O vagabundo

O vagabundo

No seio da noite de Salvador existe um mundo de solidão. É um mundo triste e sem fim; um grande mundo assombrado e pobre que aumentou muito com a pandemia. Quando desci do prédio era quase noite. Então, vi alguém deitado na calçada, era um morador de rua, com curativos nas pernas.

Muitos tem medo, devido a violência que vivemos hoje, mas o medo não dá lições. Perdido o medo, perde-se o que aprendemos com ele, quer-nos ou para escravos, ou para nada. Estava sentado há algum tempo na lateral do CCAA encostado na parede. Começou a falar com a expressão ligeiramente distante de alguém que já contou aquilo tudo antes. – Hoje faz duas semanas – começou, sem muito entusiasmo.

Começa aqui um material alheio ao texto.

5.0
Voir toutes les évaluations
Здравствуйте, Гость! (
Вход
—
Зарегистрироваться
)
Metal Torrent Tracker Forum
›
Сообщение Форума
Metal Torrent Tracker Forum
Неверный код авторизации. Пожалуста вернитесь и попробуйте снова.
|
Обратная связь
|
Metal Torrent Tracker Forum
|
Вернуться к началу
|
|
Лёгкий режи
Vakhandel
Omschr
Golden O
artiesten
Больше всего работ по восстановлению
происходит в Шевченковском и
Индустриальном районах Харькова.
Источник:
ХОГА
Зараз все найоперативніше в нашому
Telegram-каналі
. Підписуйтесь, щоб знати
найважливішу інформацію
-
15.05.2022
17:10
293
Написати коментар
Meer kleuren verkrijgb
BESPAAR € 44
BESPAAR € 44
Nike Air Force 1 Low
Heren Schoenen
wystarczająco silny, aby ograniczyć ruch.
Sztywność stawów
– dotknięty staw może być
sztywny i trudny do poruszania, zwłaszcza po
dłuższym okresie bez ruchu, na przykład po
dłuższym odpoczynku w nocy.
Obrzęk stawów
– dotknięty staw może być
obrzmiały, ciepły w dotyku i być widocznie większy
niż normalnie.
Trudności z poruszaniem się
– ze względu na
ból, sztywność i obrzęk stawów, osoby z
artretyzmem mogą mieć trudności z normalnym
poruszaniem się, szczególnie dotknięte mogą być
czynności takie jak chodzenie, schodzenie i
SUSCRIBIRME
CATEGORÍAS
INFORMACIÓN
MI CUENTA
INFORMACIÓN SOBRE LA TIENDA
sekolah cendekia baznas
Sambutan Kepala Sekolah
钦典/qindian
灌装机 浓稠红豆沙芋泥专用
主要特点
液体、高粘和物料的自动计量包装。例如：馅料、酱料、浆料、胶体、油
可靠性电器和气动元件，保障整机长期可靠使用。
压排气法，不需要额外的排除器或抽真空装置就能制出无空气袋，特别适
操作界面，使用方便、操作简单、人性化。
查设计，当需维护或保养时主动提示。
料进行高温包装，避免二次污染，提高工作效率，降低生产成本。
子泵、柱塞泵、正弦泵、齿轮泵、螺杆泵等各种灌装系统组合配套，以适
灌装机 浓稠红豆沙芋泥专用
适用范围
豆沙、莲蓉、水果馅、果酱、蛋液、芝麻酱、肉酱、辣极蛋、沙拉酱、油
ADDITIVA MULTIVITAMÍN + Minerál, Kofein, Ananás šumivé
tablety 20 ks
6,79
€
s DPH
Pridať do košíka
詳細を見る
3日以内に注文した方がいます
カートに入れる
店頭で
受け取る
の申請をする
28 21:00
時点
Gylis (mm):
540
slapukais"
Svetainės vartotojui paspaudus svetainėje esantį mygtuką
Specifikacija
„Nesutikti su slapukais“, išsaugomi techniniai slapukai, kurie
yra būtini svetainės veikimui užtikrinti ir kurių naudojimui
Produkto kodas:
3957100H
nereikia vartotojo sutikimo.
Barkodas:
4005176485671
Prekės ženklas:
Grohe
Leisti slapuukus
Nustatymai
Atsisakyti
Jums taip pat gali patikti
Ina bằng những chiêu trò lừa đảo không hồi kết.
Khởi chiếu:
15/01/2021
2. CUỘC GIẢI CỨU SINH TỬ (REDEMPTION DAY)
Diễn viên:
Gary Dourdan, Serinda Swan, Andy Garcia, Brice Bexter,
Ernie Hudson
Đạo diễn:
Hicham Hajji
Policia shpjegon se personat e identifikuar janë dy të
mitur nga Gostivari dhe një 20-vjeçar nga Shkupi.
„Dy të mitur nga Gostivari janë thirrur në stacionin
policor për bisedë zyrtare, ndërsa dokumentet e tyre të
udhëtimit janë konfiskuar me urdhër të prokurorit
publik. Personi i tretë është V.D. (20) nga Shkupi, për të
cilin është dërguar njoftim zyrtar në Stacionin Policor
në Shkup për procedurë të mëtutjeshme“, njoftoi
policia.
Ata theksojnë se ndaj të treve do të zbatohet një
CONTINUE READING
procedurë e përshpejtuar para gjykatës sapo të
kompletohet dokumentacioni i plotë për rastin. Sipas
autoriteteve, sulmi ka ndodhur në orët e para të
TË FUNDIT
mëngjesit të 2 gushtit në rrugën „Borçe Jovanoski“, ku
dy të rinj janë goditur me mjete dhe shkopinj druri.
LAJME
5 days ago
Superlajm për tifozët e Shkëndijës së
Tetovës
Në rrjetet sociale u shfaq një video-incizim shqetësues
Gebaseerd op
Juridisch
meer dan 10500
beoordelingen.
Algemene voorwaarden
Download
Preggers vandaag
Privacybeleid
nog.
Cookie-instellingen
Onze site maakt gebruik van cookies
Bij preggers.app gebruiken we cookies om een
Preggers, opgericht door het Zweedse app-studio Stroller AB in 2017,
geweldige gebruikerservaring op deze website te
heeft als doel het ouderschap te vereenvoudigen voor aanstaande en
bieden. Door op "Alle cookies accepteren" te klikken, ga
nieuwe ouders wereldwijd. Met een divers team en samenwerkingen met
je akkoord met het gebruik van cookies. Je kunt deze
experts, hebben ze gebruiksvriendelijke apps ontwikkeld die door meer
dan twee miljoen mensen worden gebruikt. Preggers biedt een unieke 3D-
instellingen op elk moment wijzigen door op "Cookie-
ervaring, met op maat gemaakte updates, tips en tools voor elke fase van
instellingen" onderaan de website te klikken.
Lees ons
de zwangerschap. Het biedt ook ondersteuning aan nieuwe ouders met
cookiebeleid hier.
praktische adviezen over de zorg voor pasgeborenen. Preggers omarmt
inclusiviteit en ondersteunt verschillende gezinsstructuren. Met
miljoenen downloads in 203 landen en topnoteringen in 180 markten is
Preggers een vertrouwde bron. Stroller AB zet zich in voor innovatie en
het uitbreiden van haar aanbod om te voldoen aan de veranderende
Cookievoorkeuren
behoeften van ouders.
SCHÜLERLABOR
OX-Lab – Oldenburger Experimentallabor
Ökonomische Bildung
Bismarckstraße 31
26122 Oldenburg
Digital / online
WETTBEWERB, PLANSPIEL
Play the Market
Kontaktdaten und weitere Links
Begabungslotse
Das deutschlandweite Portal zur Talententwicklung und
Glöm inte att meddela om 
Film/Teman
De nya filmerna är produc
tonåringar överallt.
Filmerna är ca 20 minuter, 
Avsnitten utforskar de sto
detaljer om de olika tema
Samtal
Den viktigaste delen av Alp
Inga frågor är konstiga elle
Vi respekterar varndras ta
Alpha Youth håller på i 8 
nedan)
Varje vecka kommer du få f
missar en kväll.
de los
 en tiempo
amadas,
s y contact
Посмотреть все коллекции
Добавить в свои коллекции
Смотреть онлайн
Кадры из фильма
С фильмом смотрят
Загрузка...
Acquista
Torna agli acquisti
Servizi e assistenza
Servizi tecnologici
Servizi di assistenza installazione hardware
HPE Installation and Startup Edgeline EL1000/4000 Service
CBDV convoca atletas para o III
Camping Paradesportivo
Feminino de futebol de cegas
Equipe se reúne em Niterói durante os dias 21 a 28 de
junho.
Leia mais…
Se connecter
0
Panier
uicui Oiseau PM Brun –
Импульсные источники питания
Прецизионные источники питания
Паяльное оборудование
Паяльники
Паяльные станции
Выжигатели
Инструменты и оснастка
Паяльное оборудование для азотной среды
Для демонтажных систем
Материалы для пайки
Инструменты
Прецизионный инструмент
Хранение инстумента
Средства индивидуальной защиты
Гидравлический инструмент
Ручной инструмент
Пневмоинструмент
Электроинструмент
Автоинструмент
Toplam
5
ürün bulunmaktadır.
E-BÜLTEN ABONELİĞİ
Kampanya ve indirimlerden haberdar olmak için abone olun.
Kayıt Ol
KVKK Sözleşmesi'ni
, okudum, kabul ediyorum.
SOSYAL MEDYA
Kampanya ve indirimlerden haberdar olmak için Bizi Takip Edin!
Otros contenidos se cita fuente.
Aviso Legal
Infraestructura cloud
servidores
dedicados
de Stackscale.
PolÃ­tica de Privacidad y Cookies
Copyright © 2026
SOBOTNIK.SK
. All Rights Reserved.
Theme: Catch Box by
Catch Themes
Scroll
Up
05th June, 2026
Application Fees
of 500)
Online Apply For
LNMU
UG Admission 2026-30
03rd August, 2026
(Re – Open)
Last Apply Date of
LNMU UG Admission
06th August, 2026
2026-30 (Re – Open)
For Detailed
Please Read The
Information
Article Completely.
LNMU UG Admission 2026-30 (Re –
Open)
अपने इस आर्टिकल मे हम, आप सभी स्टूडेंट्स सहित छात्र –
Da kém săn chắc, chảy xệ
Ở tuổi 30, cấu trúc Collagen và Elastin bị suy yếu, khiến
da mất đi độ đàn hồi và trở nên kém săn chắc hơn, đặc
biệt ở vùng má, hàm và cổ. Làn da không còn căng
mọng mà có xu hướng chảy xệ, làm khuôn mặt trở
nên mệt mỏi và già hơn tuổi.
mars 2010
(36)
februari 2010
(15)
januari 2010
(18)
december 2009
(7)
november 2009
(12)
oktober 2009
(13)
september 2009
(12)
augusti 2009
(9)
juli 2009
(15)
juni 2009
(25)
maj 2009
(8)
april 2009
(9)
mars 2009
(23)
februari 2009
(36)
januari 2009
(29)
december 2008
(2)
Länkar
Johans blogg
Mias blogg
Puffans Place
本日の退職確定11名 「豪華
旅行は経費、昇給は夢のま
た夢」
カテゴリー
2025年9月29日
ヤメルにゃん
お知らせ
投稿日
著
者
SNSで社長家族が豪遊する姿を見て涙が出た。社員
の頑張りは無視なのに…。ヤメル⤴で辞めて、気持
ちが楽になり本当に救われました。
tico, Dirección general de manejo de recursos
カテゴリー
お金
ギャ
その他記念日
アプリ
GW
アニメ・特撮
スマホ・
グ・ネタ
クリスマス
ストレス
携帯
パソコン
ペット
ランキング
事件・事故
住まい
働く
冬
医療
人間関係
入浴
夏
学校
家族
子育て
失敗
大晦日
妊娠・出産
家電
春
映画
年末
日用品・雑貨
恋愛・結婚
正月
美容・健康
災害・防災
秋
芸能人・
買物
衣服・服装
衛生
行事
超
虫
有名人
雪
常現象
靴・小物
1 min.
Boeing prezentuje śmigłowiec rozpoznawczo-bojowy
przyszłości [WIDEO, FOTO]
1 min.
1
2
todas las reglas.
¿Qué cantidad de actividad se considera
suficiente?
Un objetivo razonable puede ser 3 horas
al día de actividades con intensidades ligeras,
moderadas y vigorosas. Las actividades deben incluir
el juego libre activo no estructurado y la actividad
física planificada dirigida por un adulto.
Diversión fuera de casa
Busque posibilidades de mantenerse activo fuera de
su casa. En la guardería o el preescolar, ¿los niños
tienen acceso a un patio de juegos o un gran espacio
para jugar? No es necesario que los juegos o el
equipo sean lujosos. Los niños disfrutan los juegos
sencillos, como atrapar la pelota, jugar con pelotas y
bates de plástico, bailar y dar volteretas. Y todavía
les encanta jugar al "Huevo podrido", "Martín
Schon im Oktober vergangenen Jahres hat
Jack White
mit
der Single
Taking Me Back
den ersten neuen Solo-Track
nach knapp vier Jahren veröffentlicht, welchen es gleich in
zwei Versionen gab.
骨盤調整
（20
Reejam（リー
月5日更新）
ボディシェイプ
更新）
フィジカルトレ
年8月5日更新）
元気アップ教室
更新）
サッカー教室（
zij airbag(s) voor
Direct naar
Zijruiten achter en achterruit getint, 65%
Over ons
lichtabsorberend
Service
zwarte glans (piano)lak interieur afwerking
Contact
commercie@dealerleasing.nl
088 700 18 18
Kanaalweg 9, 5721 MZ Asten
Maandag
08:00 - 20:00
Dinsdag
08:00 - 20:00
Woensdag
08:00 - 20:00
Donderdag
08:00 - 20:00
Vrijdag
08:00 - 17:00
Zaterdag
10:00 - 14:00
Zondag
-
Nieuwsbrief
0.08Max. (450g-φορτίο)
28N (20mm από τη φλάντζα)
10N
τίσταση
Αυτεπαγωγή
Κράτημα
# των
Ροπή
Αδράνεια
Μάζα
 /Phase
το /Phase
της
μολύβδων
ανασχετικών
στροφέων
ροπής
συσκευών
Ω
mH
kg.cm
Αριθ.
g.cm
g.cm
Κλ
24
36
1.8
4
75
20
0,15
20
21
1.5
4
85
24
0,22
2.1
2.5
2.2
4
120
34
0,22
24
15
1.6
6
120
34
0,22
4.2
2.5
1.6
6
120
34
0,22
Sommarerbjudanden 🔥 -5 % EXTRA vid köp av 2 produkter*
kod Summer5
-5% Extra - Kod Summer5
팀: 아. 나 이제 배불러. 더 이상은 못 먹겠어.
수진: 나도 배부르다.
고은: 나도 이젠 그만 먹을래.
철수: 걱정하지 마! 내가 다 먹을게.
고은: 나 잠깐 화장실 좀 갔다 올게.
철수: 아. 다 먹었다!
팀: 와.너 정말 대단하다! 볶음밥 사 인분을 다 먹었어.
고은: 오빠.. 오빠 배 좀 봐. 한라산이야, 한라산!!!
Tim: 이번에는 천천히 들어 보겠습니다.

Informou que mora na invasão da Lapa, local chamado de “Portelinha”, e que foi alvejado por ladrões com cinco tiros, mas sobreviveu.

Ninguém deve acreditar que está sozinho, porque em cada um vive o sangue dos que o geraram e este morador de rua tem sua história. Disse: “Somos todos invisíveis. Nossa presença não faz diferença para ninguém, apenas para aqueles que passam por nós e sentem medo ou raiva. Acham que todos são vagabundos, mas estão enganados. Eu sou um homem de bem, de família, estou aqui de passagem, apenas por acaso”.

Disse que o principal motivo para estar nas ruas foi a morte do filho, aos 15 anos. “Meu filho teve um tumor na cabeça. Os médicos disseram que fizeram tudo para salvar a vida dele, mas não teve jeito. Não consegui me reerguer e estou aqui por causa desses problemas da vida”, relembrou.

“Sou maltratado, pior que cachorro, sofro dia por dia. Não tenho condições nenhuma, tudo é precário, o negócio é dureza. As pessoas acham que todos os moradores de rua são vagabundos, mas não são, nem todos, muitos estão na rua não porque querem, é porque dependem mesmo. Tenho vontade de melhorar de vida, ter minhas coisas”, disse. “Saí sem destino de Cruz das Almas até Salvador andando. Hoje me encontro aqui na rua, nesta situação”.

Está gasto pelo tempo, marcado pelas intempéries das ruas, se erodindo, com sua vida nômade. Seu rosto mal barbeado parecia rude, mas era simpático. Quem é vulnerável acaba sendo atacado, é simples assim, as pessoas sentem isto. Neste momento, a lua irrompeu das nuvens e desenhou um prisma colorido no chão.